La biblioteca era il mio ducato: l’intellettuale e il potere

Lucrezia Ercoli

Lucrezia Ercoli, Università degli Studi Roma Tre e direttore artistico di “Popsophia”,

L’Epilogo di The Tempest è forse uno dei passi più esoterici dell’intero teatro shakespeariano. Rivolto al pubblico Prospero dice: “Non vogliate, giacché ho riavuto il mio ducato e perdonato al traditore, che io resti ad abitare, in grazia del vostro magico potere, questa isola; ma liberatemi da ogni ceppo con l’aiuto delle vostre valide mani”.

E proprio a questo passo dell’Epilogo si ispira il prossimo appuntamento del festival L’Occidente nel labirinto XIII ed. – La tempesta. Elogio del sogno organizzato dal Circolo Acli ‘L. Valli’ e da 50&PIÙ, intitolato La biblioteca era il mio ducato. L’intellettuale e il potere, che si terrà martedì 26 novembre alle 21 alla Biblioteca Comunale A. Saffi di Forlì (C.so Repubblica 72).

Ne discuteranno Ilario Belloni, Università di Viterbo e Lucrezia Ercoli, Università degli Studi Roma Tre e direttore artistico di “Popsophia”, il primo festival nazionale della pop-filosofia, genere di avanguardia che coniuga la riflessione filosofica e i fenomeni pop della cultura di massa, un vero laboratorio creativo del pensiero contemporaneo dove la filosofia si contamina con musica, cinema, teatro, tv e social media.

Perché Prospero impetra di essere perdonato? Quale colpa sente gravare sulla sua coscienza? Una possibile risposta forse offerta dallo stesso Prospero quando, andando con la memoria al tempo in cui era duca di Milano, confessa di aver preferito la sua biblioteca la governo del ducato, una scelta, questa, che confina pericolosamente con la diserzione.
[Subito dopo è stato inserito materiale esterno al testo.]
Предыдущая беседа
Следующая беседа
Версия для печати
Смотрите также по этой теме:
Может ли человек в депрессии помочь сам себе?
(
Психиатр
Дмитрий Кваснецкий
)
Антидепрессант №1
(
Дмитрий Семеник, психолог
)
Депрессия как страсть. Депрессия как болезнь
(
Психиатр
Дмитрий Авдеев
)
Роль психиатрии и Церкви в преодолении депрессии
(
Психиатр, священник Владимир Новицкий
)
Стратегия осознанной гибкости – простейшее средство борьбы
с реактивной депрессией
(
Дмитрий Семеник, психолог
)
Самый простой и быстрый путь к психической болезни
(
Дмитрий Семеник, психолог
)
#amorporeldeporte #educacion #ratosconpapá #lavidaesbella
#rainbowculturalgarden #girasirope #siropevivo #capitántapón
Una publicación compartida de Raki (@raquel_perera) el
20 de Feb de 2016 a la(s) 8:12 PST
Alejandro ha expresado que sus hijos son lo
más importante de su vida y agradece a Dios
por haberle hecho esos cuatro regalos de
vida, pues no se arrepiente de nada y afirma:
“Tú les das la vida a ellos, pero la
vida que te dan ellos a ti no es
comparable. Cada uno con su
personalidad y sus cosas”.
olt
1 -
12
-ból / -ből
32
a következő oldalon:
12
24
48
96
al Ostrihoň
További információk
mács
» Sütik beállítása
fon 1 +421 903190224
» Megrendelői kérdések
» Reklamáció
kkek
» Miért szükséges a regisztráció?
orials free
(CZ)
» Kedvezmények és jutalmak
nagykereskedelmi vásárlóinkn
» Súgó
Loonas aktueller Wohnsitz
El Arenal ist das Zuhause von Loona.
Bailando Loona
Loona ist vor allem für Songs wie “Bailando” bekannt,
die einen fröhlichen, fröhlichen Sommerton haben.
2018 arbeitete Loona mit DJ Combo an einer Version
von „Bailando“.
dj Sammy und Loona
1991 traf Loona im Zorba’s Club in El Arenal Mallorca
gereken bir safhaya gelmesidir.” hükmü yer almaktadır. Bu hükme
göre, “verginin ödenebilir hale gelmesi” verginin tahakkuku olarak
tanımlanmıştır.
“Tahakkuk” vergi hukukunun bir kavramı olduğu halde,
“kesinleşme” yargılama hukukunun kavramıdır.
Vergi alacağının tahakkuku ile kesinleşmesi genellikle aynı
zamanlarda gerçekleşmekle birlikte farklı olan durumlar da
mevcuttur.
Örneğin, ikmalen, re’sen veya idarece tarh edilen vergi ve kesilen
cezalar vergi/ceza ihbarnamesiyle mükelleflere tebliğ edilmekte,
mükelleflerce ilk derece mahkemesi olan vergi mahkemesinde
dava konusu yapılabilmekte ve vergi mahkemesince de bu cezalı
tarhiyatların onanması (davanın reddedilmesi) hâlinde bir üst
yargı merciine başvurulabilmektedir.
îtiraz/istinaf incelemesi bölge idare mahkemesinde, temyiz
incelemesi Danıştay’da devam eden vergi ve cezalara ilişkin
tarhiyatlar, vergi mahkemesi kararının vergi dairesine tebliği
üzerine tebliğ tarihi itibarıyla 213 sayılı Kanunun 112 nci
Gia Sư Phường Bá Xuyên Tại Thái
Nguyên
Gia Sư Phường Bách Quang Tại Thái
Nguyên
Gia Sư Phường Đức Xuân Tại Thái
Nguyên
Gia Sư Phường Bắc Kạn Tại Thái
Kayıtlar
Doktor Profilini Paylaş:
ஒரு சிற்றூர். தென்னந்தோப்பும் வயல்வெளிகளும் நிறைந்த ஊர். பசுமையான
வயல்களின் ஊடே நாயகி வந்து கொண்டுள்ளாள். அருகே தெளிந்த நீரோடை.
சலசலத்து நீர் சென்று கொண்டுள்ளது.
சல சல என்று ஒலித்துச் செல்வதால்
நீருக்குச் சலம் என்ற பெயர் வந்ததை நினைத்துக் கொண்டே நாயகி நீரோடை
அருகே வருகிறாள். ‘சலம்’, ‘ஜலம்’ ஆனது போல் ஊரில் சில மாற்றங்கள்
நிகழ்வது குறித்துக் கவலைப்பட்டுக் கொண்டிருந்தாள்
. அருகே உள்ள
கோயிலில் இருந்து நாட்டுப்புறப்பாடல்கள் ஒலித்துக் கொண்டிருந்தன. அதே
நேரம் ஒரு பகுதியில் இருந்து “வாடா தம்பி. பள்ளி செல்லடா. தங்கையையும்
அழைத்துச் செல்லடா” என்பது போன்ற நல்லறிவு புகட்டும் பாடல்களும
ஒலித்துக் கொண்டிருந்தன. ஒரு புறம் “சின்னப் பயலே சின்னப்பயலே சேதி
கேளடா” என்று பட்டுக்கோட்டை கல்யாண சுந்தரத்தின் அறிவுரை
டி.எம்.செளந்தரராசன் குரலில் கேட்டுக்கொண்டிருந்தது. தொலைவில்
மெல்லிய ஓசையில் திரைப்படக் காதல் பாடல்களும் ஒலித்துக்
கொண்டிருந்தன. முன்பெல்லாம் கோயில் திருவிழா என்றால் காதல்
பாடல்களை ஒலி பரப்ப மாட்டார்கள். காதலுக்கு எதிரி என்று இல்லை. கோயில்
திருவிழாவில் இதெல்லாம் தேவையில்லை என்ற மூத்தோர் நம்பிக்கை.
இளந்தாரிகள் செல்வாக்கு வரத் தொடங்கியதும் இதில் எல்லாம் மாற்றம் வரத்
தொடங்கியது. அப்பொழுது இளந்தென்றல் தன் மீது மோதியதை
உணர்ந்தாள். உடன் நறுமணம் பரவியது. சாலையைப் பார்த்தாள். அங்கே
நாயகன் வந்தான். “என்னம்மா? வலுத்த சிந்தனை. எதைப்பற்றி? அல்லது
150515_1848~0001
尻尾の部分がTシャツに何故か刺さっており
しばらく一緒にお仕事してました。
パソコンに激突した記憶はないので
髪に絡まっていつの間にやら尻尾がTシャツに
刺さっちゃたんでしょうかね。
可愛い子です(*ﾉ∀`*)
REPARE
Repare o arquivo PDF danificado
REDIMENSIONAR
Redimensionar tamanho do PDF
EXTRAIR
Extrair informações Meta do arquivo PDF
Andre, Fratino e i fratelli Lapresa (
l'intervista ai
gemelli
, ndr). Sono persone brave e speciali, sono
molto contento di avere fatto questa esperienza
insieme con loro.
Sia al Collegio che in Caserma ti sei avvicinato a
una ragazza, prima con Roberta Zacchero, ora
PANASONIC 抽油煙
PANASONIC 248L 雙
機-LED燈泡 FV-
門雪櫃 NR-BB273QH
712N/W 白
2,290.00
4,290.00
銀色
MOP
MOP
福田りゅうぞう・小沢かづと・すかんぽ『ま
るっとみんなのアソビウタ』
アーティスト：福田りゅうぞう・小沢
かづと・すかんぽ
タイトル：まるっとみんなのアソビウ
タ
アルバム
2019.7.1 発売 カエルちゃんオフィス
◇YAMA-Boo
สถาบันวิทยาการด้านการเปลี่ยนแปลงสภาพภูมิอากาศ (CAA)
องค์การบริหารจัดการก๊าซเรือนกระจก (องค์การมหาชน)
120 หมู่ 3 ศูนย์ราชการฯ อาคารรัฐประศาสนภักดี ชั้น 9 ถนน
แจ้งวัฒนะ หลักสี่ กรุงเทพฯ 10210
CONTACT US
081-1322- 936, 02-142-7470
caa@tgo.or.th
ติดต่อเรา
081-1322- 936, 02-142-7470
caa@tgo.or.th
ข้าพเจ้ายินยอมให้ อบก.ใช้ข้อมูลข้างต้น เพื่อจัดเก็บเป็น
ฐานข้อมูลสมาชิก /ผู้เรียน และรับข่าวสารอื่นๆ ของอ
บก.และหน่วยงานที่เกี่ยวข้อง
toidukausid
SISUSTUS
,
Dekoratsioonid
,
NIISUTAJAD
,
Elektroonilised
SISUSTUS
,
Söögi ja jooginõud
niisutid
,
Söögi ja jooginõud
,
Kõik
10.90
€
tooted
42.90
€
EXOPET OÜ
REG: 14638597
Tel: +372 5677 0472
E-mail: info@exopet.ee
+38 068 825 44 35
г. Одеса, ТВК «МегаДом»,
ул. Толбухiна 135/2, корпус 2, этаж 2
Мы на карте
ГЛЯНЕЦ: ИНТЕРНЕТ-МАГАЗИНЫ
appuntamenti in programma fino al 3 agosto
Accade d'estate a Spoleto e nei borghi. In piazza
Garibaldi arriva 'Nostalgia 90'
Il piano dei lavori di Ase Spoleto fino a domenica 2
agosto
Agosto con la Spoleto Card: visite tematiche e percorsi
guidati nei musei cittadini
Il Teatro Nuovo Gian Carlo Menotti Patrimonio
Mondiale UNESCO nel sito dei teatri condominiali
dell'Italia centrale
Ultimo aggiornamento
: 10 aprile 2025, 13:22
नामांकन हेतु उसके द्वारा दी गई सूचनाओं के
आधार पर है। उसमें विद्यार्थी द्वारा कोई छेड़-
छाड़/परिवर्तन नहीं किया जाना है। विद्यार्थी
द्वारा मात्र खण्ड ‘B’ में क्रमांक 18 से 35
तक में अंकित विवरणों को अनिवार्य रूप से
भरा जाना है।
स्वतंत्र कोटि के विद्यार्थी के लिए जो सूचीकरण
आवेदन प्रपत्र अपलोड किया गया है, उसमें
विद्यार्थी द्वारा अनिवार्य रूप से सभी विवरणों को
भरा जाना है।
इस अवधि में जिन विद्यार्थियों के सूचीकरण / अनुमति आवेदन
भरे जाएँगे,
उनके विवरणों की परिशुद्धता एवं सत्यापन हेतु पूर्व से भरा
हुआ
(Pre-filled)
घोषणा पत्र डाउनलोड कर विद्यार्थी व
La preghiera di Prospero pone domande sempre attuali: qual è il compito dell’intellettuale? Quale la sua funzione? E quali i suoi rapporti con il potere? Nel discorso tenuto a Vienna nel ‘36, in occasione dei cinquant’anni di Hermann Broch, Elias Canetti sosteneva che lo scrittore – ma potremmo estendere il discorso alla categoria degli intellettuali in genere – deve farsi “umile e devotissimo schiavo” del proprio tempo. Meglio, suo cane obbediente, “segugio sottomesso”, affetto dal vizio di ficcare dappertutto il suo umido muso; mai pago delle ininterrotte scorribande nei più diversi anfratti dell’epoca, di cui vuol dare una visione d’ insieme senza arretrare spaventato di fronte ad alcuna incombenza.

Contemporaneamente Canetti chiedeva allo scrittore un’ulteriore e opposta virtù. Quella di mettersi contro il proprio tempo: “Contro l’immagine comprensiva e unitaria che solo lui è riuscito a farsene, contro il suo specifico odore, contro il suo aspetto, contro la sua legge”. Quel segugio che va appresso al suo muso per tutta la vita, deve pertanto procedere nella consapevolezza del suo “intimo dissidio”.

Elias Canetti sarà una delle grandi voci del’900 che Lucrezia Ercoli e Ilario Belloni ricorderanno in un suggestivo viaggio.